Perseverança dos santos 



“É Deus quem persevera, não o homem... É porque nunca abandona a sua obra que os crentes continuam de pé até o fim” (Berkhof).


“Aquele, porém, que perseverar até o fim, esse será salvo.” (Mt 24.13)

Os que perseveram são os mesmo que são salvos, e não aqueles cujo amor se esfria “E, por se multiplicar a iniqüidade, o amor se esfriará de quase todos.” (Mt 24.12). Isso não sugere que a nossa perseverança garanta a nossa salvação. Em toda a Escritura é ensinado exatamente ao oposto: como parte da sua obra salvadora, Deus assegura a nossa perseverança. Os verdadeiros crentes são “que sois guardados pelo poder de Deus, mediante a fé, para a salvação preparada para revelar-se no último tempo” (1Pe 1.5). 

A garantia de nossa perseverança é construída sobre a promessa da nova aliança. Deus diz: “Farei com eles aliança eterna, segundo a qual não deixarei de lhes fazer o bem; e porei o meu temor no seu coração, para que nunca se apartem de mim” (Jr 32.40). Aqueles que de fato se afastam de Cristo dão prova conclusiva de que, desde o início, nunca foram crentes verdadeiros “Eles saíram de nosso meio; entretanto, não eram dos nossos; porque, se tivessem sido dos nossos, teriam permanecido conosco; todavia, eles se foram para que ficasse manifesto que nenhum deles é dos nossos” (1João 2.19).
Dizer que Deus assegura a nossa perseverança, porém, não é dizer que somos passivos no processo. Ele nos guarda “mediante a fé” (1Pe 1.5), a nossa fé. Em alguns momentos a Escritura nos chama a guardarmos firme a nossa fé “guardemos firme a confissão da esperança, sem vacilar, pois quem fez a promessa é fiel.” (Hb 10.23) “Venho sem demora. Conserva o que tens, para que ninguém tome a tua coroa” (Ap 3.11), ou nos adverte contra cairmos “Porque, se vivermos deliberadamente em pecado, depois de termos recebido o pleno conhecimento da verdade, já não resta sacrifício pelos pecados; pelo contrário, certa expectação horrível de juízo e fogo vingador prestes a consumir os adversários. Sem misericórdia morre pelo depoimento de duas ou três testemunhas quem tiver rejeitado a lei de Moisés. De quanto mais severo castigo julgais vós será considerado digno aquele que calcou aos pés o Filho de Deus, e profanou o sangue da aliança com o qual foi santificado, e ultrajou o Espírito da graça?” (Hb 10. 26-29).
Essas admoestações não negam as inúmeras promessas de que muitos crentes vão perseverar “Eu lhes dou a vida eterna; jamais perecerão, e ninguém as arrebatará da minha mão. Aquilo que meu Pai me deu é maior do que tudo; e da mão do Pai ninguém pode arrebatar.” (João 10.28-29)

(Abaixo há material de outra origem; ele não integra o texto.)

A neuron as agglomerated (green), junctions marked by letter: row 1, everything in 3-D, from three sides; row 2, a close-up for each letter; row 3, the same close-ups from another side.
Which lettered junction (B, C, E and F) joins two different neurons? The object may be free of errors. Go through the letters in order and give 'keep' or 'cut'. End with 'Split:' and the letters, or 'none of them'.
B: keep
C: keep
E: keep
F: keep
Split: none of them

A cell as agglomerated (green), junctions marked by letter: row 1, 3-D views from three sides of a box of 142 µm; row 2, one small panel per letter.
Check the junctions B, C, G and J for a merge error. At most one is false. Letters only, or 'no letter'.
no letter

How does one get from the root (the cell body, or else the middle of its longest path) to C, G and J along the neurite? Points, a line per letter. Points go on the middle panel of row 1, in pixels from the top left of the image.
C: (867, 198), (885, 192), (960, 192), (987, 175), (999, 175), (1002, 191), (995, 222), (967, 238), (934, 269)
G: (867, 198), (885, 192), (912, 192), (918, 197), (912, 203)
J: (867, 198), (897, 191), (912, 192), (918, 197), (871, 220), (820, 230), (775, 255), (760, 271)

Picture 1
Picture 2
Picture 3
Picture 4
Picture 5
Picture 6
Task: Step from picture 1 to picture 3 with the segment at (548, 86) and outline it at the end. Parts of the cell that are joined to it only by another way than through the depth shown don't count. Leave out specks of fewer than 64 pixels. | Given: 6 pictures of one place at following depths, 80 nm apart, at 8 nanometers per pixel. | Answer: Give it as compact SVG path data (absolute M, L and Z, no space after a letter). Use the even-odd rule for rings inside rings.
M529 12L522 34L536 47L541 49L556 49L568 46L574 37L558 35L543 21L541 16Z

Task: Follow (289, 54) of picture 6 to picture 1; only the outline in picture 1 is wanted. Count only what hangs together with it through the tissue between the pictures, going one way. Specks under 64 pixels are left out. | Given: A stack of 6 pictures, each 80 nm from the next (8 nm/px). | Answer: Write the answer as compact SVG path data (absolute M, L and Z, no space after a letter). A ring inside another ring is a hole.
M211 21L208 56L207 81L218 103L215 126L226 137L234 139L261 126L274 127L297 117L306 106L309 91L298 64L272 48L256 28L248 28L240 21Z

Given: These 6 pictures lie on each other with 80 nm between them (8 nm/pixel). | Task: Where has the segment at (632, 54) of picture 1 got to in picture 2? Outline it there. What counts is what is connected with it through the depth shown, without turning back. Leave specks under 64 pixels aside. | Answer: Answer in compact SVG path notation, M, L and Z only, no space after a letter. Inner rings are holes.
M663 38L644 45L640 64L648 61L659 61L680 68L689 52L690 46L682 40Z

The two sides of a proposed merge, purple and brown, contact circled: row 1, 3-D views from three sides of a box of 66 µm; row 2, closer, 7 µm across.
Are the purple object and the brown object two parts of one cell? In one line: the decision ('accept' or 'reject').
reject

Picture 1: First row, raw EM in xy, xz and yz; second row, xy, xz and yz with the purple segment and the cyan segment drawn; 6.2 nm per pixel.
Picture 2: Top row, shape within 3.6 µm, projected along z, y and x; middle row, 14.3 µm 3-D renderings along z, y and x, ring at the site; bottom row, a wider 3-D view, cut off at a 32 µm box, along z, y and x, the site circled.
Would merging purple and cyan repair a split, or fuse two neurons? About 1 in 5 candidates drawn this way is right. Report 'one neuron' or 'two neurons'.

“Porque eu estou bem certo de que nem a morte, nem a vida, nem os anjos, nem os principados, nem as coisas do presente, nem do porvir, nem os poderes, nem a altura, nem a profundidade, nem qualquer outra criatura poderá separar-nos do amor de Deus, que está em Cristo Jesus, nosso Senhor.” (Rm 8.38-39)

“o qual também vos confirmará até ao fim, para serdes irrepreensíveis no Dia de nosso Senhor Jesus Cristo. Fiel é Deus, pelo qual fostes chamados à comunhão de seu Filho Jesus Cristo, nosso Senhor” (1Co 1.8-9)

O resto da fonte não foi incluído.